Patricia Holloway, M.C.P., District 3 Trustee, Capistrano Unified School District

The Capistrano Unified School District (CUSD) is a well-regarded and influential school district in California. It’s the fifth largest and highest performing large district in the state, with a $460 million annual budget and a staff of 3,800 at 63 school facilities. While our seven-member board serves all 50,000 district students in pre-K through high school, my focus is on the 10 schools and nearly 10,000 students in our Spanish Village by the Sea.

City founder Ole Hanson built our first school, Las Palmas Elementary, in 1927, making it the oldest school in CUSD at 90 years. Bernice Ayer was the first teacher there, and her name now graces our middle school in Forster Ranch. San Clemente High, at 52 years old, is the oldest high school in the district, and no one disputes that we have the most school pride. Not only is SCHS an athletic powerhouse on the field, in dance, and on the water, but a high proportion of our students are enrolled in a broad range of college-level Advance Placement (AP) courses. San Clemente is also home to the highly competitive International Baccalaureate (IB) Program that grants students who complete the program helps with getting accepted to any number of universities worldwide (think Oxford University or the Sorbonne).

We all want excellence in our schools where students can achieve their true potential under the tutelage of experienced, highly trained and caring teachers. I’m in support of several programs designed by the CUSD to excite young people and improve educational outcomes for students. One program, known as CapoForward, is investing resources into eight elementary schools in CUSD, two of which are in San Clemente at Lobo and Marblehead elementary schools. Lobo’s “Academy of Innovation” features hands-on innovation labs, an engineering boot-camp and a dedicated art studio. Marblehead Elementary’ s “Environmental Studies Academy” engages students in the natural environment with an outdoor classroom, school garden, weather center and a strong partnership with the Ocean Institute.
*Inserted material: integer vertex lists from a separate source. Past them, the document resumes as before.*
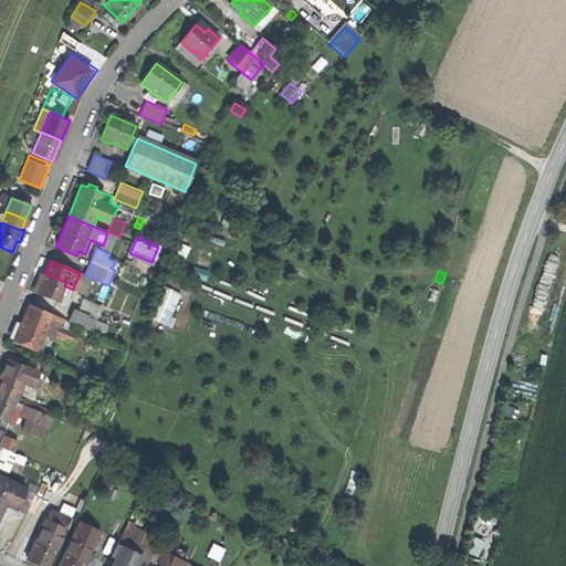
[(45,273),(37,294),(58,303),(59,299),(65,301),(71,289),(64,285),(65,282),(45,273)]
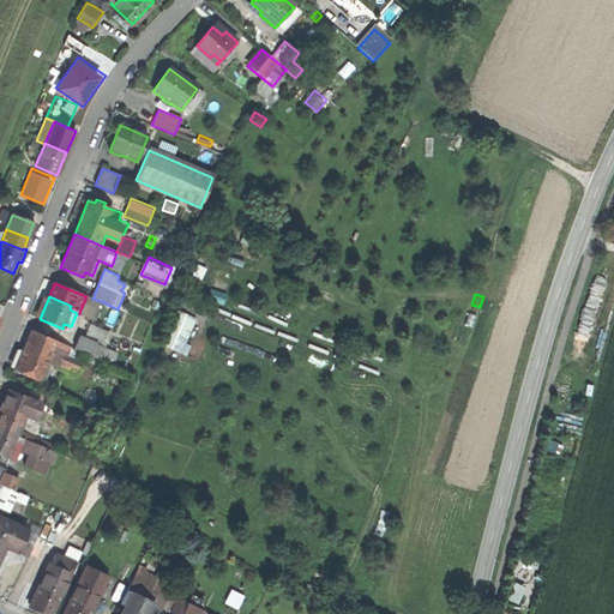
[(92,299),(86,296),(80,309),(97,317),(103,302),(92,299)]
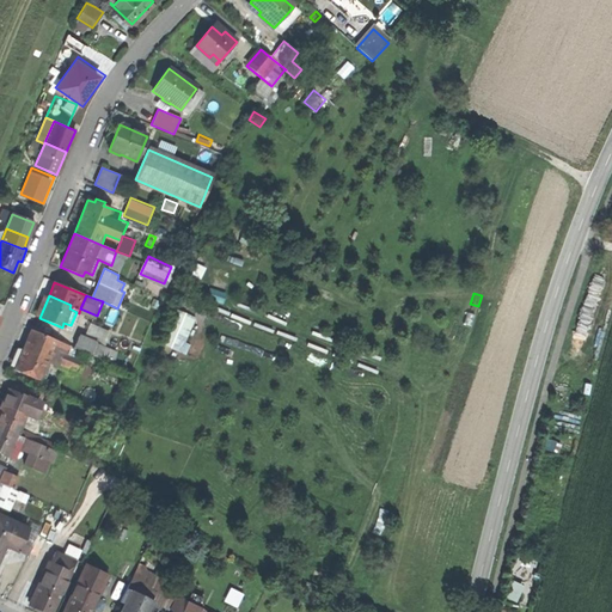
[(154,297),(151,304),(159,307),(163,299),(154,297)]
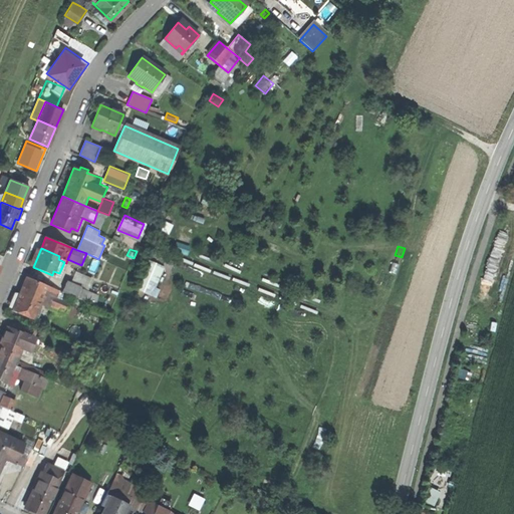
[(149,258),(136,287),(158,296),(161,288),(156,286),(165,265),(149,258)]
To better prepare our high school students for the “working world,” CUSD has developed an impressive array of career technical education (CTE) courses for any student to pursue—whether he or she is headed for college or a job after graduation. Internships with local businesses and industries provide students with real-world experience they can list on their resumes and knowledge they can use to inform their college decisions and career objectives.

At San Clemente High School, for example, students may enroll in robotics, law, business management, medical technology or cyber security. Students may also attend classes of interest at other high school campuses in architectural design, sports medicine, teaching or culinary arts and receive credit. Studies show that students who complete CTE courses are more likely to graduate from high school, more likely to graduate from college and more likely to be hired in the field they have chosen. These are outcomes we can all celebrate.

As we enter the final stretch of the 2016-17 school year, I want to thank the residents and businesses of San Clemente for their continued support of San Clemente students. We remain committed to their success throughout their educational careers and in their lives beyond our classrooms.